### What to do
Your answer should consist of every line in the records that holds "quad".

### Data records
----------------------------------------

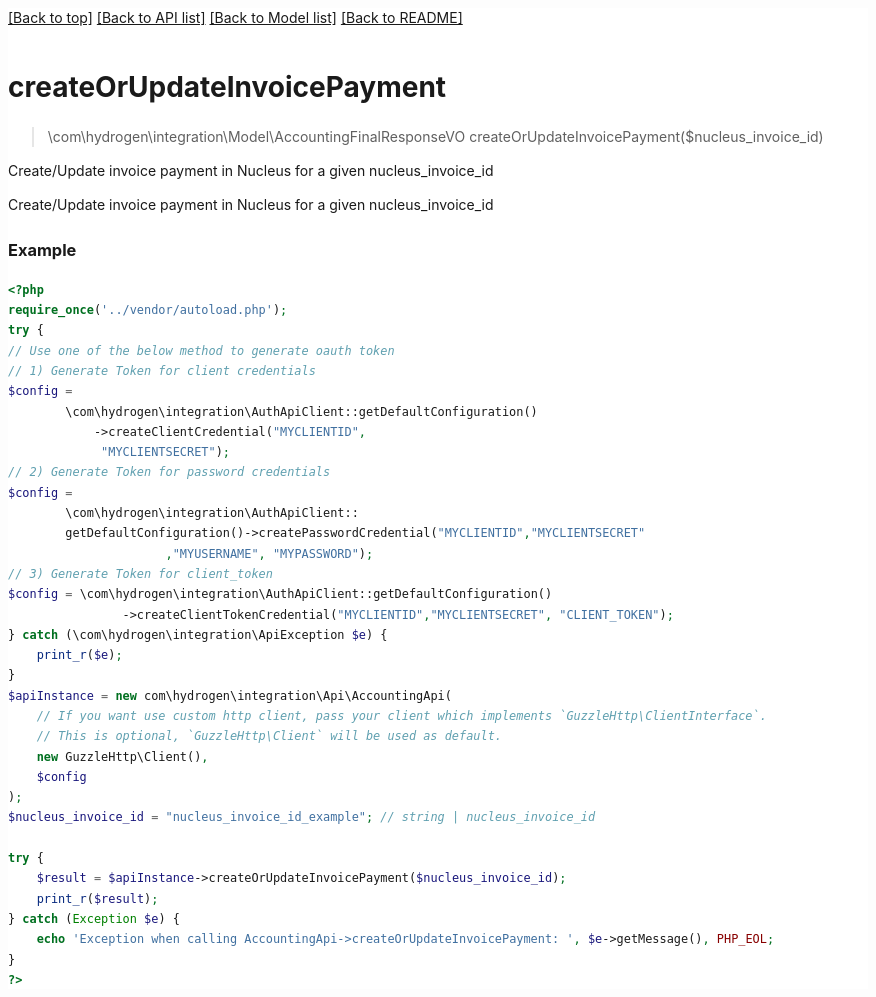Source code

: [[Back to top]](#) [[Back to API list]](../../README.md#documentation-for-api-endpoints) [[Back to Model list]](../../README.md#documentation-for-models) [[Back to README]](../../README.md)

# **createOrUpdateInvoicePayment**
> \com\hydrogen\integration\Model\AccountingFinalResponseVO createOrUpdateInvoicePayment($nucleus_invoice_id)

Create/Update invoice payment in Nucleus for a given nucleus_invoice_id

Create/Update invoice payment in Nucleus for a given nucleus_invoice_id

### Example
```php
<?php
require_once('../vendor/autoload.php');
try {
// Use one of the below method to generate oauth token
// 1) Generate Token for client credentials
$config =
        \com\hydrogen\integration\AuthApiClient::getDefaultConfiguration()
            ->createClientCredential("MYCLIENTID",
             "MYCLIENTSECRET");
// 2) Generate Token for password credentials
$config =
        \com\hydrogen\integration\AuthApiClient::
        getDefaultConfiguration()->createPasswordCredential("MYCLIENTID","MYCLIENTSECRET"
                      ,"MYUSERNAME", "MYPASSWORD");
// 3) Generate Token for client_token
$config = \com\hydrogen\integration\AuthApiClient::getDefaultConfiguration()
                ->createClientTokenCredential("MYCLIENTID","MYCLIENTSECRET", "CLIENT_TOKEN");
} catch (\com\hydrogen\integration\ApiException $e) {
    print_r($e);
}
$apiInstance = new com\hydrogen\integration\Api\AccountingApi(
    // If you want use custom http client, pass your client which implements `GuzzleHttp\ClientInterface`.
    // This is optional, `GuzzleHttp\Client` will be used as default.
    new GuzzleHttp\Client(),
    $config
);
$nucleus_invoice_id = "nucleus_invoice_id_example"; // string | nucleus_invoice_id

try {
    $result = $apiInstance->createOrUpdateInvoicePayment($nucleus_invoice_id);
    print_r($result);
} catch (Exception $e) {
    echo 'Exception when calling AccountingApi->createOrUpdateInvoicePayment: ', $e->getMessage(), PHP_EOL;
}
?>
```
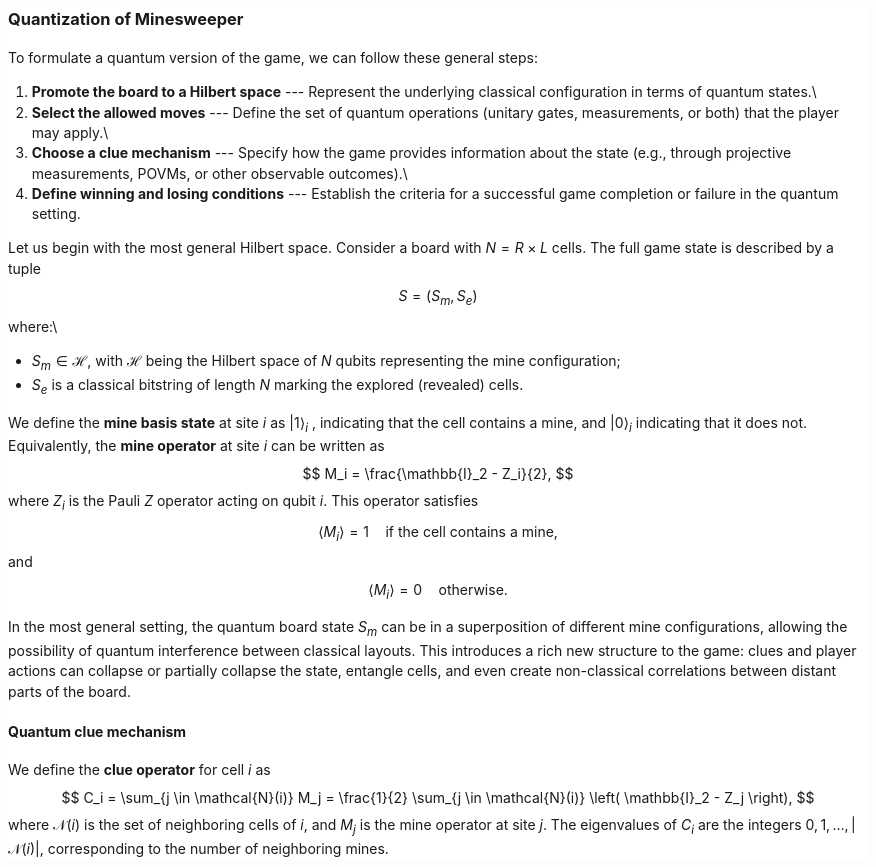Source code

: 
### Quantization of Minesweeper
To formulate a quantum version of the game, we can follow these general
steps:

1.  **Promote the board to a Hilbert space** --- Represent the
    underlying classical configuration in terms of quantum states.\
2.  **Select the allowed moves** --- Define the set of quantum
    operations (unitary gates, measurements, or both) that the player
    may apply.\
3.  **Choose a clue mechanism** --- Specify how the game provides
    information about the state (e.g., through projective measurements,
    POVMs, or other observable outcomes).\
4.  **Define winning and losing conditions** --- Establish the criteria
    for a successful game completion or failure in the quantum setting.

Let us begin with the most general Hilbert space.
Consider a board with $N = R \times L$ cells.
The full game state is described by a tuple\
$$S = (S_m, S_e)$$ where:\
- $S_m \in \mathcal{H}$, with $\mathcal{H}$ being the Hilbert space of $N$ qubits representing the mine
configuration;
- $S_e$ is a classical bitstring of length $N$ marking the explored
(revealed) cells.

We define the **mine basis state** at site $i$ as $| 1 \rangle_i$ 
, indicating that the cell contains a mine, and $| 0 \rangle_i$
indicating that it does not. Equivalently, the **mine operator** at site
$i$ can be written as
$$ M_i = \frac{\mathbb{I}_2 - Z_i}{2}, $$ 
where $Z_i$ is the Pauli $Z$ operator acting on qubit $i$. This operator satisfies
$$ \langle M_i \rangle = 1
\quad \text{if the cell contains a mine,} $$ and\
$$ \langle M_i \rangle = 0
\quad \text{otherwise}. $$

In the most general setting, the quantum board state $S_m$ can be in
a superposition of different mine configurations, allowing the
possibility of quantum interference between classical layouts. This
introduces a rich new structure to the game: clues and player actions
can collapse or partially collapse the state, entangle cells, and even
create non-classical correlations between distant parts of the board.

#### Quantum clue mechanism

We define the **clue operator** for cell $i$ as
$$
C_i = \sum_{j \in \mathcal{N}(i)} M_j
= \frac{1}{2} \sum_{j \in \mathcal{N}(i)} \left( \mathbb{I}_2 - Z_j \right),
$$
where $\mathcal{N}(i)$ is the set of neighboring cells of $i$, and $M_j$ is the mine operator at site $j$. The eigenvalues of $C_i$ are the integers $0,1,\dots,|\mathcal{N}(i)|$, corresponding to the number of neighboring mines.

----------------------------------------

### Answer for this exercise
\quad \text{if the cell contains a mine,} $$ and\
\quad \text{otherwise}. $$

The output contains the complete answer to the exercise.